Start of Dataset records

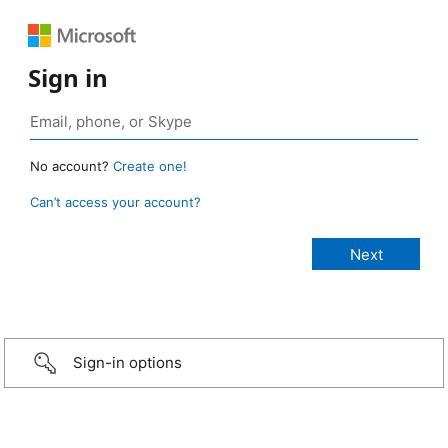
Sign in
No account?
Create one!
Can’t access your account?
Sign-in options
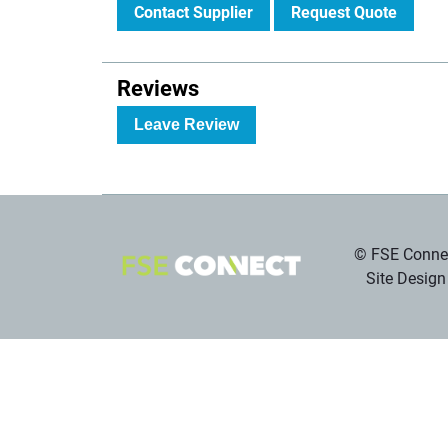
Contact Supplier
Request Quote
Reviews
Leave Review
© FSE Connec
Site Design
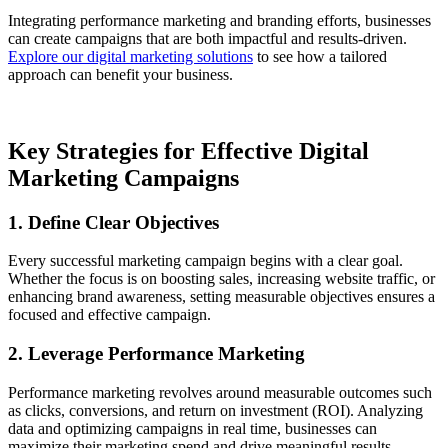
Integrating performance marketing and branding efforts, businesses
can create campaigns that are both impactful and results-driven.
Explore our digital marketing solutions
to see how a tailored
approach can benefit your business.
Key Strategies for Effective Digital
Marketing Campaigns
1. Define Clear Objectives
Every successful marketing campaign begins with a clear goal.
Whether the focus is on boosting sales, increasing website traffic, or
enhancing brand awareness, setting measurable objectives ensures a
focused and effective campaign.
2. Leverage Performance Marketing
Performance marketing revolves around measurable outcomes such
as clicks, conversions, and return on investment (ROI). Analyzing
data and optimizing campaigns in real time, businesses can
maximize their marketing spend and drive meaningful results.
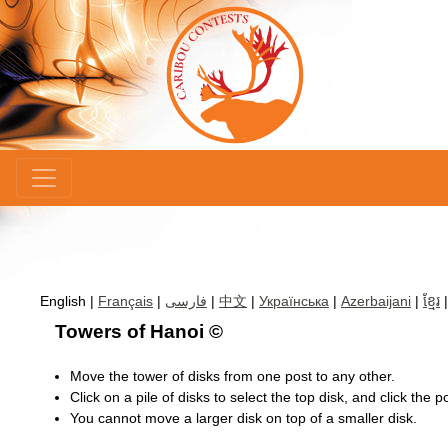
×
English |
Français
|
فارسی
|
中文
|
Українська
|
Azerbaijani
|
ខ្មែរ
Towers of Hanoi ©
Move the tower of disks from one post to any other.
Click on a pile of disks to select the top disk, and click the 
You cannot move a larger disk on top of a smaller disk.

End of Dataset records
Start of Dataset records

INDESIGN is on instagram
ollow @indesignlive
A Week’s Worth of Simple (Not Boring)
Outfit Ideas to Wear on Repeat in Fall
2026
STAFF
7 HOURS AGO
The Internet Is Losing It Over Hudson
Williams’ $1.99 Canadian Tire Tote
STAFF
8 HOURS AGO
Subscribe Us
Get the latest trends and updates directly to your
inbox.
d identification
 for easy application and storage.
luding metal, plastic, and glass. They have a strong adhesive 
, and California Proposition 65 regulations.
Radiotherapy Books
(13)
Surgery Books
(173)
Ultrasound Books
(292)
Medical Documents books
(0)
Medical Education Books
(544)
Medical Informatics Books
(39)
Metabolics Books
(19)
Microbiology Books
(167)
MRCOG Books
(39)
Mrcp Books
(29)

End of Dataset records
Start of Dataset records

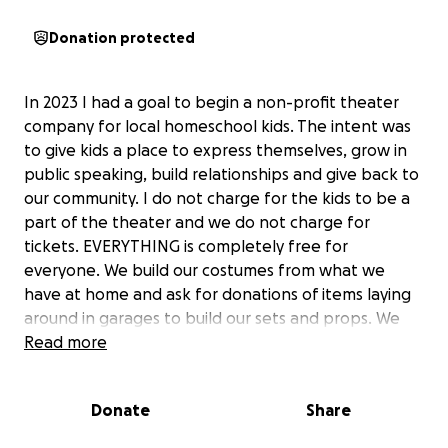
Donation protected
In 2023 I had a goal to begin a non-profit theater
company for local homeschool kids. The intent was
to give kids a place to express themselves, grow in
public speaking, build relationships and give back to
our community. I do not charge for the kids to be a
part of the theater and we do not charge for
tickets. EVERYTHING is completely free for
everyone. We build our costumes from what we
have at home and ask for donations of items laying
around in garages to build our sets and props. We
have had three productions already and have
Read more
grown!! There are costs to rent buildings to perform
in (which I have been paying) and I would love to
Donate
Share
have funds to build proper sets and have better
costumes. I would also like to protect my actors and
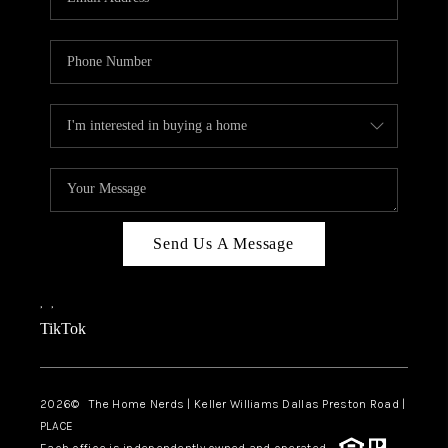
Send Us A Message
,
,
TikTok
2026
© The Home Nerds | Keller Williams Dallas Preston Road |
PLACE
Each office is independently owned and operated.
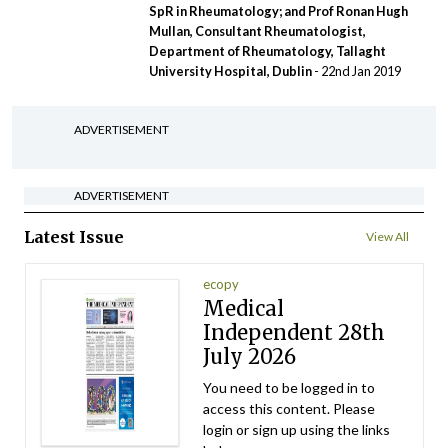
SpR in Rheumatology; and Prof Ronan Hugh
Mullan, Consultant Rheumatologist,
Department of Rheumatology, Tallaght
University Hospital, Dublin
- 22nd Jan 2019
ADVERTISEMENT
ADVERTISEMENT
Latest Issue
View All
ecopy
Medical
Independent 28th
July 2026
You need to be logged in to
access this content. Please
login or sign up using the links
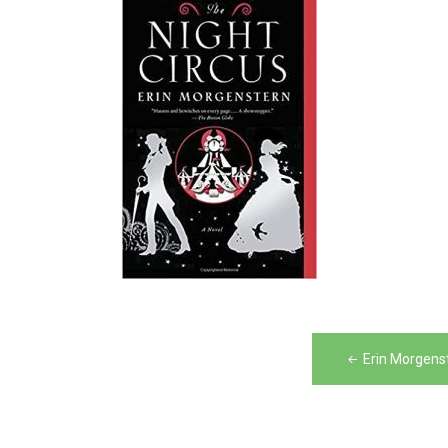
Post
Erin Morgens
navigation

End of Dataset records

To-do item: Copy out word for word the stretch of the material from the line containing "Integrating performance marketing" through the line containing "Performance marketing revolves".

Answer space:
Integrating performance marketing and branding efforts, businesses
can create campaigns that are both impactful and results-driven.
Explore our digital marketing solutions
to see how a tailored
approach can benefit your business.
Key Strategies for Effective Digital
Marketing Campaigns
1. Define Clear Objectives
Every successful marketing campaign begins with a clear goal.
Whether the focus is on boosting sales, increasing website traffic, or
enhancing brand awareness, setting measurable objectives ensures a
focused and effective campaign.
2. Leverage Performance Marketing
Performance marketing revolves around measurable outcomes such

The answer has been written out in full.